— Exercise aim —
Would you copy the listing below exactly, keeping the pictures out?

— Supplied material —
§
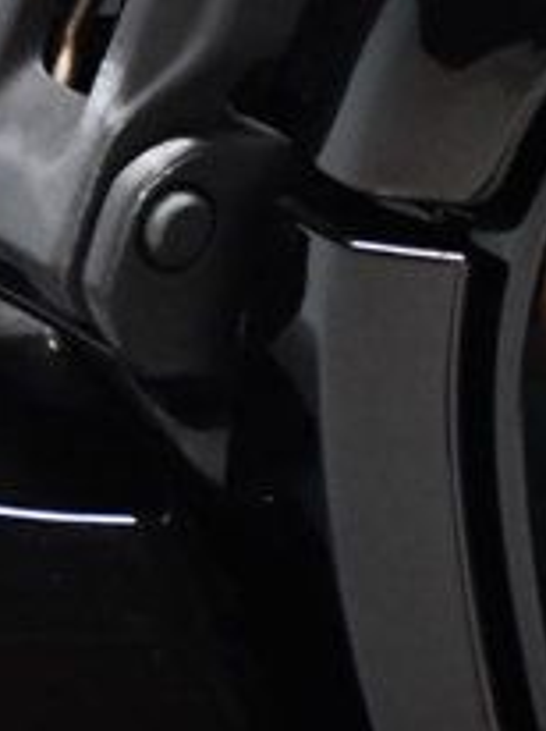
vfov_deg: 7.9
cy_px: 639
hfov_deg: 6.0
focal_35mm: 249
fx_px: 5248
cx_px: 245
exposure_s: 1/80
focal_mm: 35
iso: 3200
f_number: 4.2
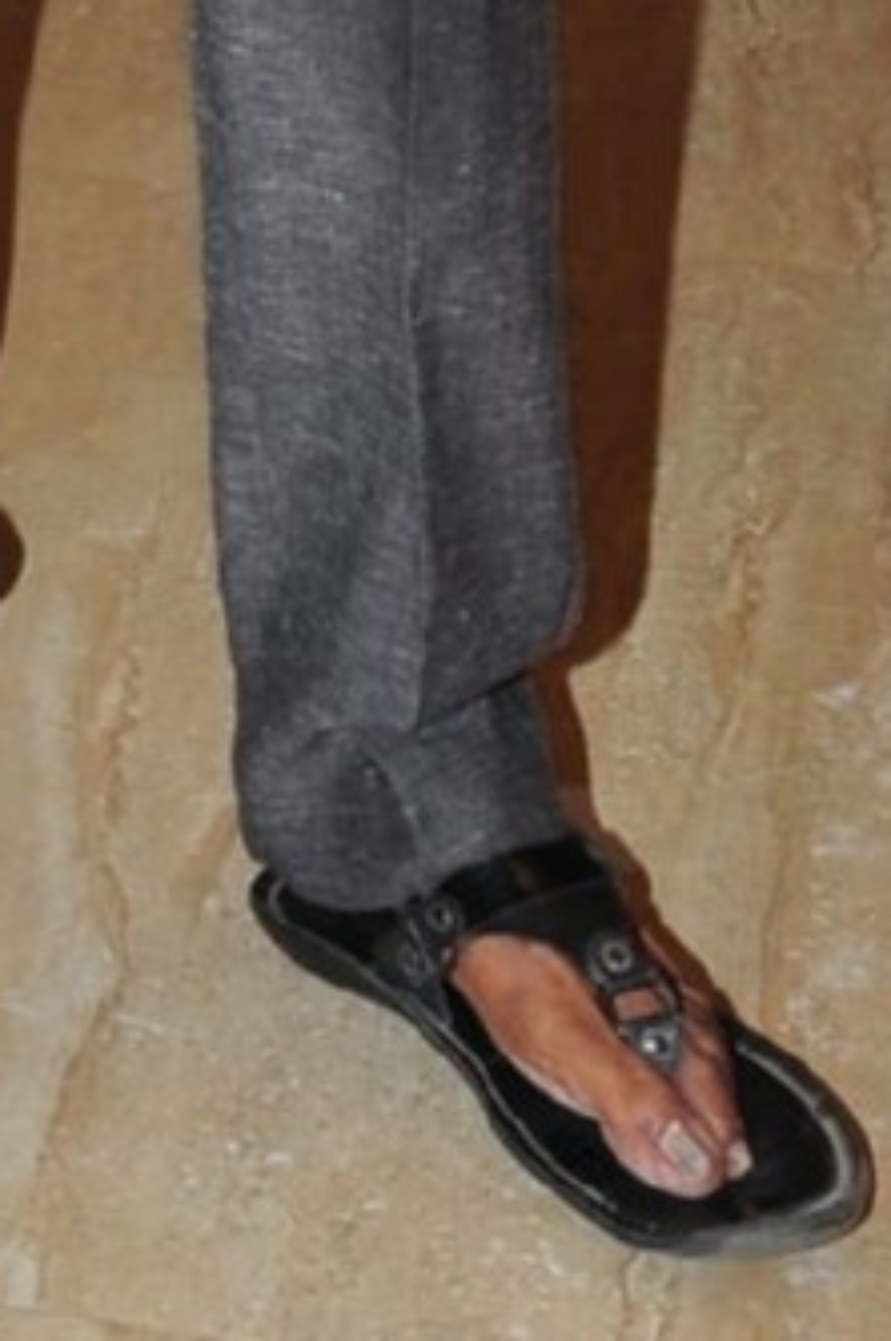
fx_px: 7551
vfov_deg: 9.3
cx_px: -1068
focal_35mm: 203
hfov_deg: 6.5
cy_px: -1580
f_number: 8
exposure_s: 1/125
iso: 400
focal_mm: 30
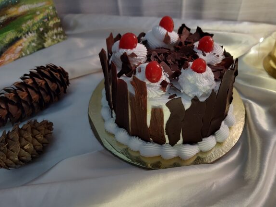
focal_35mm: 28
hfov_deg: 62.9
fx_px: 223
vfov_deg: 49.7
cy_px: 103
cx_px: 165
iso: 247
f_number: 1.8
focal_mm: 5.56
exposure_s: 1/50
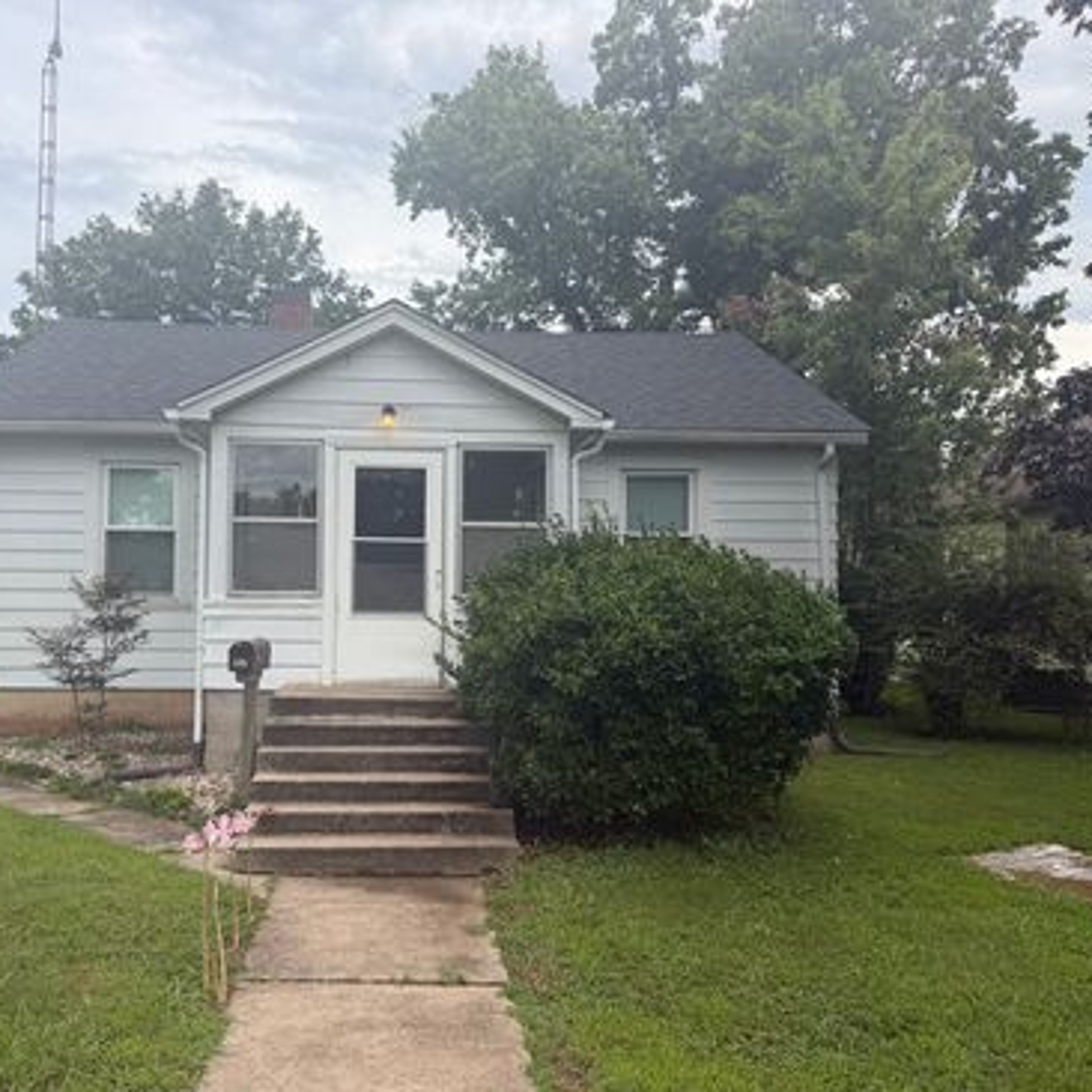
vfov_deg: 55.6
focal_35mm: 29
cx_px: 424
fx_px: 1035
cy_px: 556
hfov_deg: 55.1
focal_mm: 6.76
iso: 80
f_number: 1.78
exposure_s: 1/1174
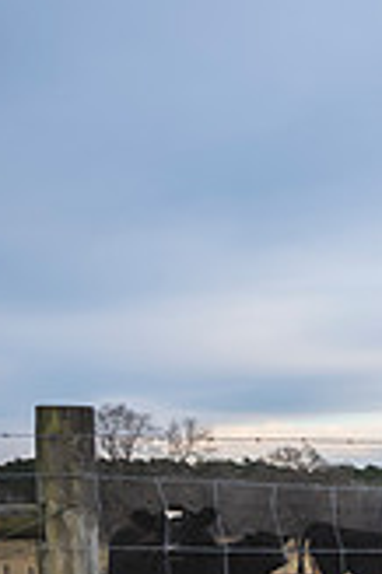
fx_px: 1467
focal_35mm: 92
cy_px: 576
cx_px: 967
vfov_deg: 21.4
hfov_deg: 11.6
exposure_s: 1/250
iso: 100
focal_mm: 24
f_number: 2.8
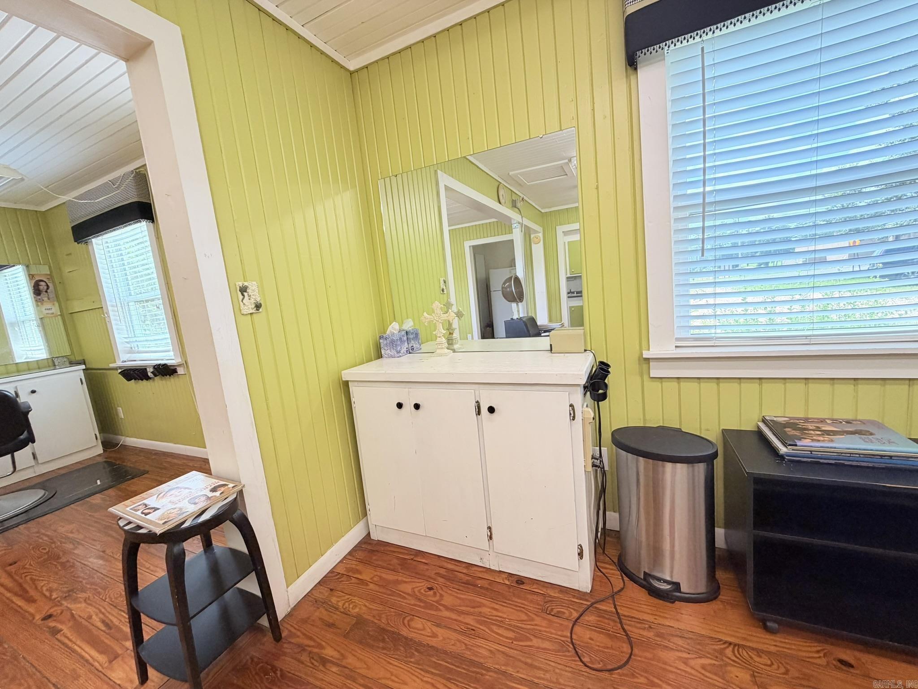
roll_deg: +6.0
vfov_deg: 85.7
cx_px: 459
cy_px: 344
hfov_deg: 102.1
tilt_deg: -6.7
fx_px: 371
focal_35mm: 14
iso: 100
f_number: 2.2
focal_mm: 2.22
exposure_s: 1/120
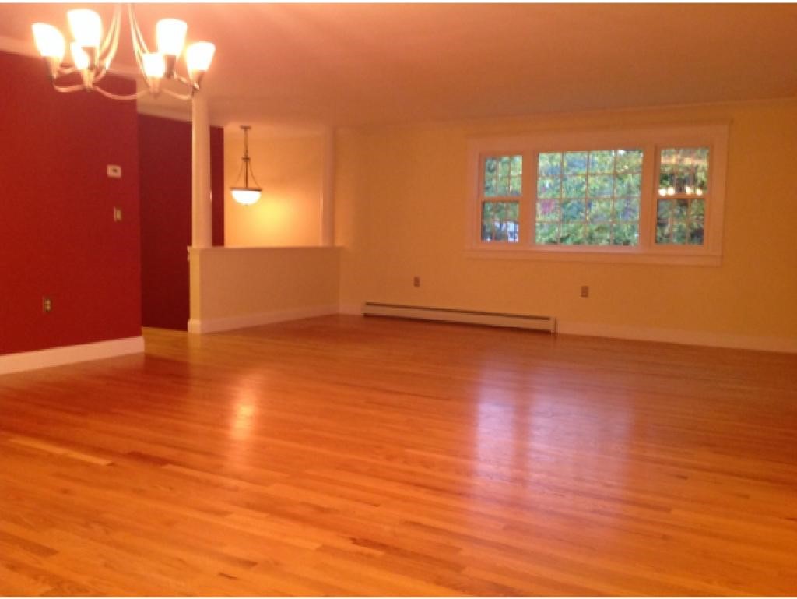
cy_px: 300
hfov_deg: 52.6
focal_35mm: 35
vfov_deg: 40.7
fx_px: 806
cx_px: 398
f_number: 2.4
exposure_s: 1/15
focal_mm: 4.28
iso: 250
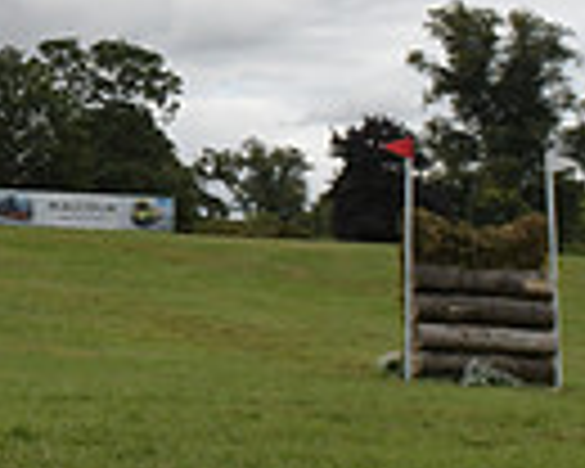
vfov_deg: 10.8
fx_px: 2389
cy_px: -218
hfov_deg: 12.2
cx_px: -612
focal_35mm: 138
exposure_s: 1/4000
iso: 800
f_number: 5.6
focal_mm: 22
§
— Your response —
vfov_deg: 7.9
cy_px: 639
hfov_deg: 6.0
focal_35mm: 249
fx_px: 5248
cx_px: 245
exposure_s: 1/80
focal_mm: 35
iso: 3200
f_number: 4.2
fx_px: 7551
vfov_deg: 9.3
cx_px: -1068
focal_35mm: 203
hfov_deg: 6.5
cy_px: -1580
f_number: 8
exposure_s: 1/125
iso: 400
focal_mm: 30
focal_35mm: 28
hfov_deg: 62.9
fx_px: 223
vfov_deg: 49.7
cy_px: 103
cx_px: 165
iso: 247
f_number: 1.8
focal_mm: 5.56
exposure_s: 1/50
vfov_deg: 55.6
focal_35mm: 29
cx_px: 424
fx_px: 1035
cy_px: 556
hfov_deg: 55.1
focal_mm: 6.76
iso: 80
f_number: 1.78
exposure_s: 1/1174
fx_px: 1467
focal_35mm: 92
cy_px: 576
cx_px: 967
vfov_deg: 21.4
hfov_deg: 11.6
exposure_s: 1/250
iso: 100
focal_mm: 24
f_number: 2.8
roll_deg: +6.0
vfov_deg: 85.7
cx_px: 459
cy_px: 344
hfov_deg: 102.1
tilt_deg: -6.7
fx_px: 371
focal_35mm: 14
iso: 100
f_number: 2.2
focal_mm: 2.22
exposure_s: 1/120
cy_px: 300
hfov_deg: 52.6
focal_35mm: 35
vfov_deg: 40.7
fx_px: 806
cx_px: 398
f_number: 2.4
exposure_s: 1/15
focal_mm: 4.28
iso: 250
vfov_deg: 10.8
fx_px: 2389
cy_px: -218
hfov_deg: 12.2
cx_px: -612
focal_35mm: 138
exposure_s: 1/4000
iso: 800
f_number: 5.6
focal_mm: 22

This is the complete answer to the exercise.